Protokoll der Sitzung vom 21.05.2013

Die Hessische Landesregierung führt seit dem Jahr 2004 – also alles langfristige Maßnahmen – eine Kongressreihe zum Thema „Vereinbarkeit Familie und Beruf“ in Kooperation mit der „Hessenstiftung – Familie hat Zukunft“ durch, um den Dialog mit den gesellschaftlichen Kräften, insbesondere der Wirtschaft, zu vertiefen. Themen waren unter anderen: „Kinder bilden – Zukunft schaffen“, „Vereinbarkeit von Beruf und Pflege“ von 2008 und zuletzt „Zukunft der Arbeits(zeit)gestaltung: zwischen Fachkräftebedarf und Familienorientierung“.

Meine Damen und Herren, Sie sehen, die Hessische Landesregierung hat schon viele Anstrengungen unternommen, Hessen zu einem attraktiven Land für Familien zu machen. Und die Familien bestätigen, dass Hessen ein attraktives Land ist.
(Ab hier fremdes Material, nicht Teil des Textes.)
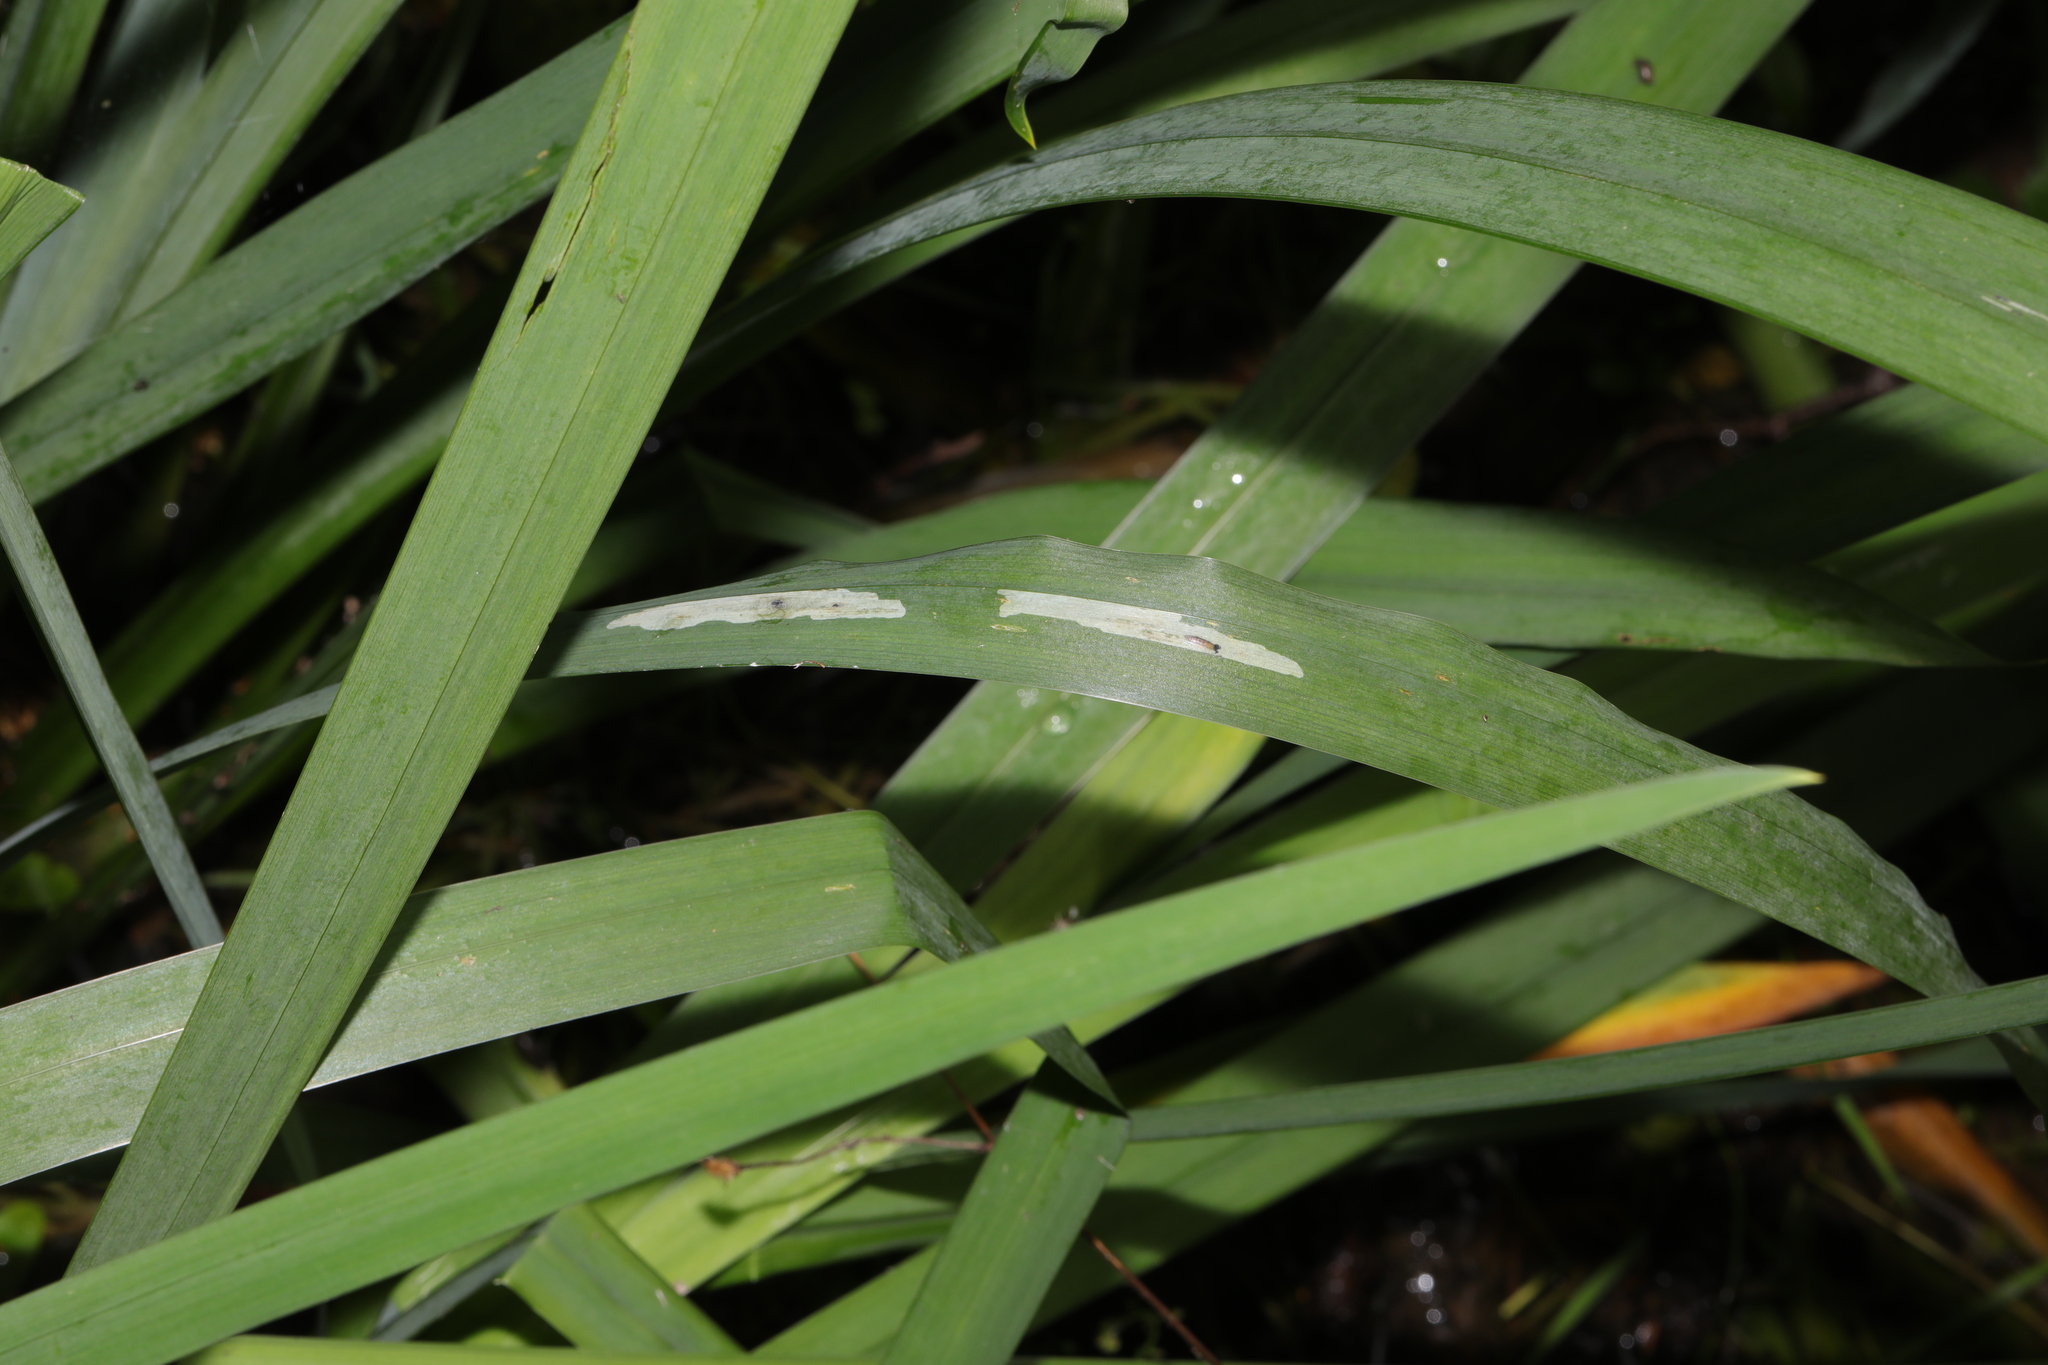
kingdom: Animalia
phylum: Arthropoda
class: Insecta
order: Diptera
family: Agromyzidae
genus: Cerodontha
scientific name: Cerodontha ircos
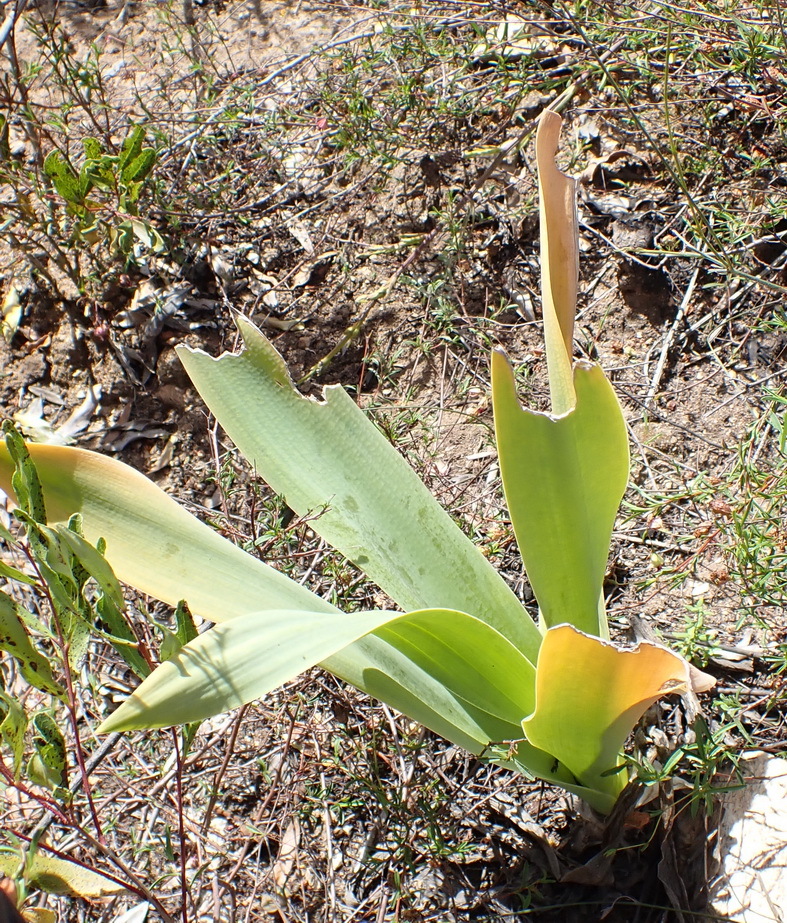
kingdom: Plantae
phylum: Tracheophyta
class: Liliopsida
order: Asparagales
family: Asparagaceae
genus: Drimia
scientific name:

Hierzu gehört auch, gute Lebensbedingungen für alle Generationen in Hessen zu schaffen. So ist die Hessische Landesregierung im Rahmen ihrer seniorenpolitischen Initiative den gravierenden Veränderungen, mit denen unsere Gesellschaft künftig konfrontiert sein wird, mit nachhaltigen politischen Lösungen und neuen Handlungsstrategien begegnet.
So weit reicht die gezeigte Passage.